Рано я Васю предоставила самому себе, выйдет ли из него что-нибудь? Начатые этюды, когда я ездила в Лугу[567], мне не понравились. Пора изъять его от Чупятова, засушивает. Чупятов, при внешней скромности, человек с чудовищным самомнением и все время говорит только о самом себе, презирает всех и вся. Презирает «Мир искусства»[568], презирает кардовцев[569], Яковлева и Шухаева, и Григорьева, презирает до известной степени и Петрова-Водкина, и Вася, как попугай, повторяет за ним то же самое. В России был Иванов, теперь Чупятов, между ними лучше других Врубель, и Петр[ов] – Водк[ин], Репин, Серов, Левитан и др. не существуют. Не существует для Васи и весь Запад. Вот кому бы надо побывать в Италии.

Утром вернулся наш Рыжик, пропадавший несколько месяцев. Я страшно ему обрадовалась – тоже зверюшка, которую любила Алена.

В кукольном театре нам все время усердно и с увлечением помогает Галя Кипарисова. Ей 15 лет.

Как бы веселилась Алена.

25 октября. С сердцем что-то плохо. Все время ноет, мешает, в левом ухе шумит. Неужели пора? Когда-то кто-то гадал мне, что умру 55 лет. Значит, пора. И жизни не жалко, так меня обманувшей, и смерти не страшно. Больно только, что умираю бесславно, ничего не доведя до конца. И на Юрия не сумела влиять, заставить работать, и Васю не поставила на ноги, и для себя ничего не сделала, и кукольный театр не довела до конца, не успела сделать того, что хотела. И больно, что все, любящие меня, далеко, а ближним до меня дела нет. Где Саша, что с ним, любимый мой родной Сашок. И не крикнуть, и не позвать.
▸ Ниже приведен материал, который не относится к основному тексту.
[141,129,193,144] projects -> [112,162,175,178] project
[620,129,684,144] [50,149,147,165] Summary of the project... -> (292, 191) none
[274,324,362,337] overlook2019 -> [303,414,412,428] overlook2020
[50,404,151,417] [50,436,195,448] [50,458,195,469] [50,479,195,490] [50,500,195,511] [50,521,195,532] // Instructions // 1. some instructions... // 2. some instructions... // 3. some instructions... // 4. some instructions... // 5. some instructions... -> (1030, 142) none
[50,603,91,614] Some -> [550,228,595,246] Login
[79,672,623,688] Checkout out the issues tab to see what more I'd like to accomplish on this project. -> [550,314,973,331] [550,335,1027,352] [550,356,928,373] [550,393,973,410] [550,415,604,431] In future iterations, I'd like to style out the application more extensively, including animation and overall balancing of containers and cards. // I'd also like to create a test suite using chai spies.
Я очень боюсь, что влияние Чупятовых делается все более отрицательным. Они так приучили [Васю] к условности в цвете, что, оставшись один на один с природой, он в ней ничего не понял и не увидал. Он пробыл два месяца за Лугой, привез этюдов двенадцать, в которых даже намека на природу нету. Природа была только поводом к этюду. Все написаны желтой краской – это в июле и августе, когда не было ни одного желтого листа. Условны все до последней степени и малоинтересны. Теперь он у Чупятова начал рисовать. Вчера он принялся дома рисовать Геню и за вечер нарисовал какую-то дыню – это называется искать форму. Я понимаю, но зачем же убивать всякую непосредственность, всякое самостоятельное видение натуры. Это очень страшно для Васи, поддающегося не то что влиянию, а просто гипнозу. И не знаю, что предпринять, школ нет. Ему же надо se retremper au réalisme[570]. Но с ним говорить нельзя.

8 ноября. Алена и Вася одинаково воспитывались, Вася больше видел моей трудовой жизни, а какая разница в натурах. В Васе мне все чуждо и непонятно, а в Алене все было такое родное, понятное и дорогое.